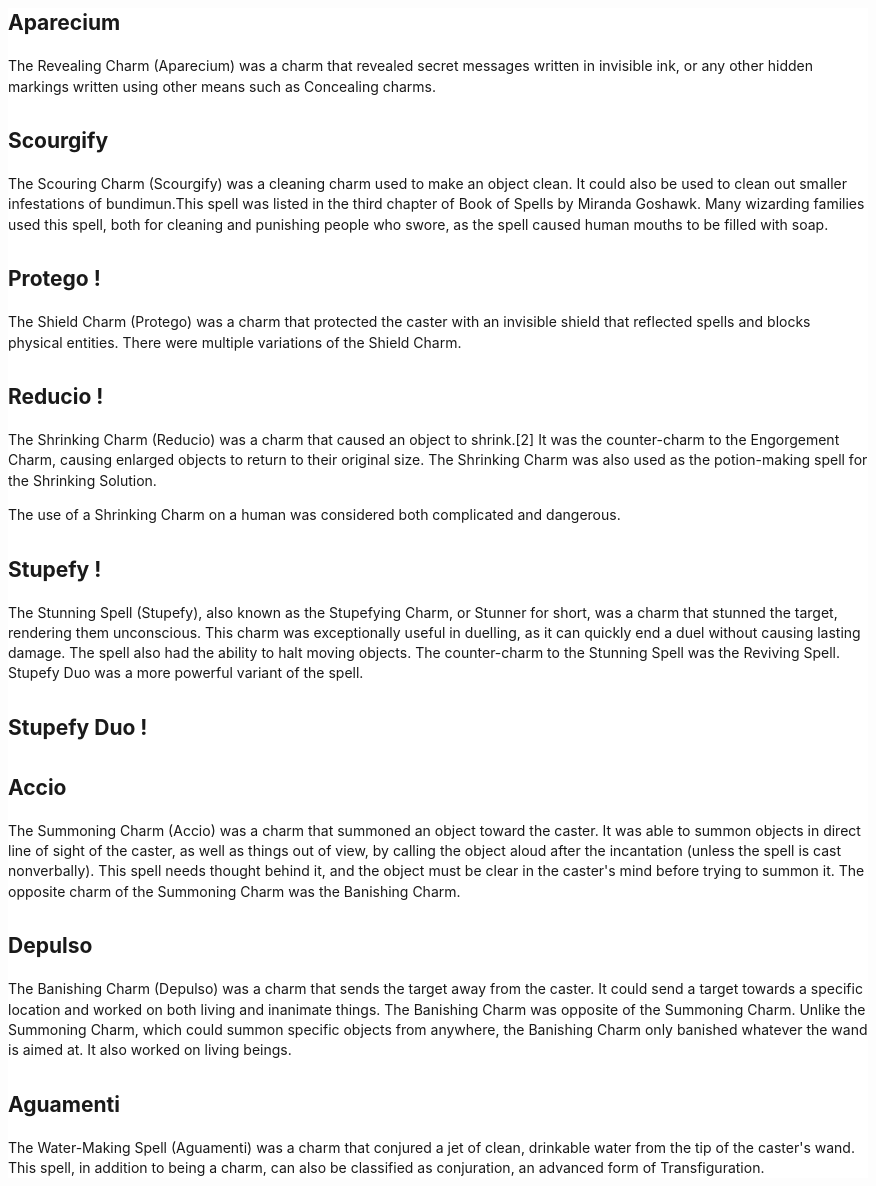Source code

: ## Aparecium
The Revealing Charm (Aparecium) was a charm that revealed secret messages written in invisible ink, or any other hidden markings written using other means such as Concealing charms.

## Scourgify
The Scouring Charm (Scourgify) was a cleaning charm used to make an object clean. It could also be used to clean out smaller infestations of bundimun.This spell was listed in the third chapter of Book of Spells by Miranda Goshawk. Many wizarding families used this spell, both for cleaning and punishing people who swore, as the spell caused human mouths to be filled with soap.

## Protego !
The Shield Charm (Protego) was a charm that protected the caster with an invisible shield that reflected spells and blocks physical entities. There were multiple variations of the Shield Charm.

## Reducio !
The Shrinking Charm (Reducio) was a charm that caused an object to shrink.[2] It was the counter-charm to the Engorgement Charm, causing enlarged objects to return to their original size. The Shrinking Charm was also used as the potion-making spell for the Shrinking Solution.

The use of a Shrinking Charm on a human was considered both complicated and dangerous.

## Stupefy !
The Stunning Spell (Stupefy), also known as the Stupefying Charm, or Stunner for short, was a charm that stunned the target, rendering them unconscious. This charm was exceptionally useful in duelling, as it can quickly end a duel without causing lasting damage. The spell also had the ability to halt moving objects. The counter-charm to the Stunning Spell was the Reviving Spell. Stupefy Duo was a more powerful variant of the spell.

## Stupefy Duo !

## Accio
The Summoning Charm (Accio) was a charm that summoned an object toward the caster. It was able to summon objects in direct line of sight of the caster, as well as things out of view, by calling the object aloud after the incantation (unless the spell is cast nonverbally). This spell needs thought behind it, and the object must be clear in the caster's mind before trying to summon it. The opposite charm of the Summoning Charm was the Banishing Charm.

## Depulso
The Banishing Charm (Depulso) was a charm that sends the target away from the caster. It could send a target towards a specific location and worked on both living and inanimate things. The Banishing Charm was opposite of the Summoning Charm. Unlike the Summoning Charm, which could summon specific objects from anywhere, the Banishing Charm only banished whatever the wand is aimed at. It also worked on living beings.

## Aguamenti
The Water-Making Spell (Aguamenti) was a charm that conjured a jet of clean, drinkable water from the tip of the caster's wand. This spell, in addition to being a charm, can also be classified as conjuration, an advanced form of Transfiguration.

**WHAT THE EXERCISE ASKS**
In your copy of the listing, please omit the pictures and keep every word exact.

**RESPONSE BOX**
Source code

: ## Aparecium
The Revealing Charm (Aparecium) was a charm that revealed secret messages written in invisible ink, or any other hidden markings written using other means such as Concealing charms.

## Scourgify
The Scouring Charm (Scourgify) was a cleaning charm used to make an object clean. It could also be used to clean out smaller infestations of bundimun.This spell was listed in the third chapter of Book of Spells by Miranda Goshawk. Many wizarding families used this spell, both for cleaning and punishing people who swore, as the spell caused human mouths to be filled with soap.

## Protego !
The Shield Charm (Protego) was a charm that protected the caster with an invisible shield that reflected spells and blocks physical entities. There were multiple variations of the Shield Charm.

## Reducio !
The Shrinking Charm (Reducio) was a charm that caused an object to shrink.[2] It was the counter-charm to the Engorgement Charm, causing enlarged objects to return to their original size. The Shrinking Charm was also used as the potion-making spell for the Shrinking Solution.

The use of a Shrinking Charm on a human was considered both complicated and dangerous.

## Stupefy !
The Stunning Spell (Stupefy), also known as the Stupefying Charm, or Stunner for short, was a charm that stunned the target, rendering them unconscious. This charm was exceptionally useful in duelling, as it can quickly end a duel without causing lasting damage. The spell also had the ability to halt moving objects. The counter-charm to the Stunning Spell was the Reviving Spell. Stupefy Duo was a more powerful variant of the spell.

## Stupefy Duo !

## Accio
The Summoning Charm (Accio) was a charm that summoned an object toward the caster. It was able to summon objects in direct line of sight of the caster, as well as things out of view, by calling the object aloud after the incantation (unless the spell is cast nonverbally). This spell needs thought behind it, and the object must be clear in the caster's mind before trying to summon it. The opposite charm of the Summoning Charm was the Banishing Charm.

## Depulso
The Banishing Charm (Depulso) was a charm that sends the target away from the caster. It could send a target towards a specific location and worked on both living and inanimate things. The Banishing Charm was opposite of the Summoning Charm. Unlike the Summoning Charm, which could summon specific objects from anywhere, the Banishing Charm only banished whatever the wand is aimed at. It also worked on living beings.

## Aguamenti
The Water-Making Spell (Aguamenti) was a charm that conjured a jet of clean, drinkable water from the tip of the caster's wand. This spell, in addition to being a charm, can also be classified as conjuration, an advanced form of Transfiguration.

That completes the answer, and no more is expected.